Why is it so hard to maintain healthful habits? This program explains successful processes to initiate and maintain change from a neuroscience perspective. Specifically, the program examines five key brain challenges that underlie many of the most effective cognitive, behavioral and pharmacological strategies for changing health behaviors and maintaining healthful practices. The neuroscience is presented simply and focused on the practical. Each brain challenge is followed by exercises to target brain processes, encouraging health professionals or patients to change these processes. This text updated in 2024, serves as a guide to learn how and why active participation is needed to produce meaningful change.

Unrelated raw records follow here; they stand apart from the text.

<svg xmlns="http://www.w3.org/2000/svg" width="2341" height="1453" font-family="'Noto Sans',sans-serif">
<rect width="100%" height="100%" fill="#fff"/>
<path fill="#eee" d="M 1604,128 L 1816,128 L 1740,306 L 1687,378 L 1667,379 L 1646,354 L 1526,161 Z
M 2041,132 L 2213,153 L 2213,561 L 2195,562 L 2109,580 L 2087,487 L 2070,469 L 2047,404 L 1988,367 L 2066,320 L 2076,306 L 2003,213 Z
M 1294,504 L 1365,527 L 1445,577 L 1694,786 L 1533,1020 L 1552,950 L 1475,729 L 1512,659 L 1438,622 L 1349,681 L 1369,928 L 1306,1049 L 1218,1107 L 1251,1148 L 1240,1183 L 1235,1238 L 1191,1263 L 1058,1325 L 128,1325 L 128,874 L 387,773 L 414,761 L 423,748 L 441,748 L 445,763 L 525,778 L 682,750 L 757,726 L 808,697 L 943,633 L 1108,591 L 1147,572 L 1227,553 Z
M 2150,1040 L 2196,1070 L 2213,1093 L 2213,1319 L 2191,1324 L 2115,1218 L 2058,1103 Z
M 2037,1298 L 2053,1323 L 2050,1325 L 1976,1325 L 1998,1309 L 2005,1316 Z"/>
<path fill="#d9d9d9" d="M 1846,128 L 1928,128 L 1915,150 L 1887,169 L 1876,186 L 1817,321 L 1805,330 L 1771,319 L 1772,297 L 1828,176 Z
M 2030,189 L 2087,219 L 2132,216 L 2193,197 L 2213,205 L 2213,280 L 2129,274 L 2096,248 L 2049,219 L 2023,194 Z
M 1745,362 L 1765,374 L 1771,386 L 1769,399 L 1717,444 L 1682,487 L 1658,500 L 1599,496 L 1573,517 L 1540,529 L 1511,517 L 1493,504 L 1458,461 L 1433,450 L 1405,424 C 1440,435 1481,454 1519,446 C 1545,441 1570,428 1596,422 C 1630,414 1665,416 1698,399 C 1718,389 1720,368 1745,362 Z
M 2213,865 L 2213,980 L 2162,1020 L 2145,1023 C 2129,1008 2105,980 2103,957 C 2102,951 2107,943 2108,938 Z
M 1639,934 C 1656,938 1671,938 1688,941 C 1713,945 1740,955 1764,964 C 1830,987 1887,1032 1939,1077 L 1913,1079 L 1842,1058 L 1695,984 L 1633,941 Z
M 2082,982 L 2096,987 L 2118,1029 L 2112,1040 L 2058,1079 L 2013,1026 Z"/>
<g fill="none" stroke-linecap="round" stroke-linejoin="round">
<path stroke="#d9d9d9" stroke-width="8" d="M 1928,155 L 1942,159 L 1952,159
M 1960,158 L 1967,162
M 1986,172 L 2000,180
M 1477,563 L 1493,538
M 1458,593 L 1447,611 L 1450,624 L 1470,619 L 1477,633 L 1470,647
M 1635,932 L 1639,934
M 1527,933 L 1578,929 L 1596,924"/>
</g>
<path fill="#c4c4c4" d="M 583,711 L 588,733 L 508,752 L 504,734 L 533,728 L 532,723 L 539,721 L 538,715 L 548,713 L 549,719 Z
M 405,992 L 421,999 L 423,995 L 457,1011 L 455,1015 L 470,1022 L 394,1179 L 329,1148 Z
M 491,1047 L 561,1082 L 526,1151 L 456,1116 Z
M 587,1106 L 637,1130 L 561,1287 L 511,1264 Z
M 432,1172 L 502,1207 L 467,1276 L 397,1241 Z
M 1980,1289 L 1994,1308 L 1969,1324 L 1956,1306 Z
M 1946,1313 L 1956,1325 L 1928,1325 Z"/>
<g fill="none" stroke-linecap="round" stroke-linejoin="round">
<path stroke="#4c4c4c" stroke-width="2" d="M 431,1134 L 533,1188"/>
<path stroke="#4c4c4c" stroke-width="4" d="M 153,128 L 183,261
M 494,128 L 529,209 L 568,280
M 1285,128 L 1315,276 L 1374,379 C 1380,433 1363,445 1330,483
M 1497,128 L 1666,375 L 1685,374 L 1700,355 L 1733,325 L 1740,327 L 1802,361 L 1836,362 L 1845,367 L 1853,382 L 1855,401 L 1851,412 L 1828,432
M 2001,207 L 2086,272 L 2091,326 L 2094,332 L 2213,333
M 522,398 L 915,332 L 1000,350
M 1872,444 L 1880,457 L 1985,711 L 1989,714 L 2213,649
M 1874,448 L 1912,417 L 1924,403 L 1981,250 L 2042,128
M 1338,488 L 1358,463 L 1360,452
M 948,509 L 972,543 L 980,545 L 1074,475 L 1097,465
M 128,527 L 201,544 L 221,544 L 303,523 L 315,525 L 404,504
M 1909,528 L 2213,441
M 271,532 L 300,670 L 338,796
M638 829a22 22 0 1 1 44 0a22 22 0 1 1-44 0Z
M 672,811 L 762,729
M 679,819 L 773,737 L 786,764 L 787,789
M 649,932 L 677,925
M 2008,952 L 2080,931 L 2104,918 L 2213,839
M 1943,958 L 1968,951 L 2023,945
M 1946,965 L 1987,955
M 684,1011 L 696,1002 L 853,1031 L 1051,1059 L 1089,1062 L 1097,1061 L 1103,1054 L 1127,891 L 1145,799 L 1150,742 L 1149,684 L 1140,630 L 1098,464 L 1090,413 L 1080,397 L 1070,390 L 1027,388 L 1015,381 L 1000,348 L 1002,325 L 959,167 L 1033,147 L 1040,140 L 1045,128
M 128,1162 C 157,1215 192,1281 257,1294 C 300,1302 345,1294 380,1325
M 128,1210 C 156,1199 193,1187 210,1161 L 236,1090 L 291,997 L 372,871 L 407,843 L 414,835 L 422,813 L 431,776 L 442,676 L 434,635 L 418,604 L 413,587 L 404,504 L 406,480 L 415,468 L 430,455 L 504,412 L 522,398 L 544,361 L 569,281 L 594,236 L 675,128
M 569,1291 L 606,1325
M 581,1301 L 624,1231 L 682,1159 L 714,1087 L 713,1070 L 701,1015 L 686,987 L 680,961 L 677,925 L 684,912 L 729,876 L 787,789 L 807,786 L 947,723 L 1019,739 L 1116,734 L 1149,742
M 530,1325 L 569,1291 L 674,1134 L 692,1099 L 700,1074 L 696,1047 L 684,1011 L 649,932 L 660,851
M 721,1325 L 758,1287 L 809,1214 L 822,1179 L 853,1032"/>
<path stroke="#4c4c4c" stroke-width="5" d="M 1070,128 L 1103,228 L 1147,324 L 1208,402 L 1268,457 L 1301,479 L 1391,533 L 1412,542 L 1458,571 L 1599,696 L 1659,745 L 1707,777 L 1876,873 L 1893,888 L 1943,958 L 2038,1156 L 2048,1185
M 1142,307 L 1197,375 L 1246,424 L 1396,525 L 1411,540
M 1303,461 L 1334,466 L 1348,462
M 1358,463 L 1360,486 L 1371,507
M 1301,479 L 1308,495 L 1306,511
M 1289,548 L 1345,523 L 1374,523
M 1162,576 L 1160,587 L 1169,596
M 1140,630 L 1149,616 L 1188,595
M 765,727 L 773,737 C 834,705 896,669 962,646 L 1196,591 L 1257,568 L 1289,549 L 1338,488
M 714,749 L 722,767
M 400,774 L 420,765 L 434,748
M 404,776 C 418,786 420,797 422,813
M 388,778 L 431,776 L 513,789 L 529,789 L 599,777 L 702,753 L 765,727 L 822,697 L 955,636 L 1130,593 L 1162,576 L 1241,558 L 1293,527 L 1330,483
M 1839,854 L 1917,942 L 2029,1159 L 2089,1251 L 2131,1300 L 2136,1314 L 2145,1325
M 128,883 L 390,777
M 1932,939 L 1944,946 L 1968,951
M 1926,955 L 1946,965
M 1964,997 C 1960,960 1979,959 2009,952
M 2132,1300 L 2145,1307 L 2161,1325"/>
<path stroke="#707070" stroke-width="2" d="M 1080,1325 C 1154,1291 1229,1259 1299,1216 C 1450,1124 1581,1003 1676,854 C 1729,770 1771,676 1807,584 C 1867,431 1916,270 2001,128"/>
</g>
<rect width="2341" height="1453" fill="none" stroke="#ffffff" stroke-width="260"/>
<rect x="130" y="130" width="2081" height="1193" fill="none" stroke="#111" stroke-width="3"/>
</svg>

- Learning to highly value behaviors that promote wellness while devaluing behaviors that lead to poor health.
- Enriching one’s life to tame the need for immediate gratification.
- Enhancing resiliency to threats and chronic stressors.
- Training one’s addiction circuits that respond to drugs as well as "comfort foods" to make healthful behaviors habitual.
- Making flexible decisions to empower the prefrontal cortex to make healthful choices.
Participants completing the program should be able to:
- Identify how the brain weighs options when making health-related decisions.
- Discuss how opportunities for reward get overvalued.
- List social factors that can overvalue habits and sabotage our health.
- Describe how the brain’s reward system is sabotaged by addictive substances.
- State how we can correct value estimates, including reframing and challenging expectations.
- Discuss how impulse control is affected by neuronal processes.
- Outline several ways that illustrate how life enrichment improves impulse control.
- Define and give examples of reward deficiency syndrome.
- Describe how chronic stress increases the need for immediate gratification.
- List several effects of adverse early childhood experience on adult stress.
- List several ways to develop greater stress resilience.
- Compare and contrast habits that can be automatic from those that are acquired.
- Provide three examples of how we learn new behaviors.
- List several ways for how new behaviors can turn into old habits.
- Explain why willpower is not enough.
- Describe how problem-solving skills can develop and can disappear.
- List several ways to improve problem-solving and cognitive skills.
- Summarize key principles using the example of weight loss.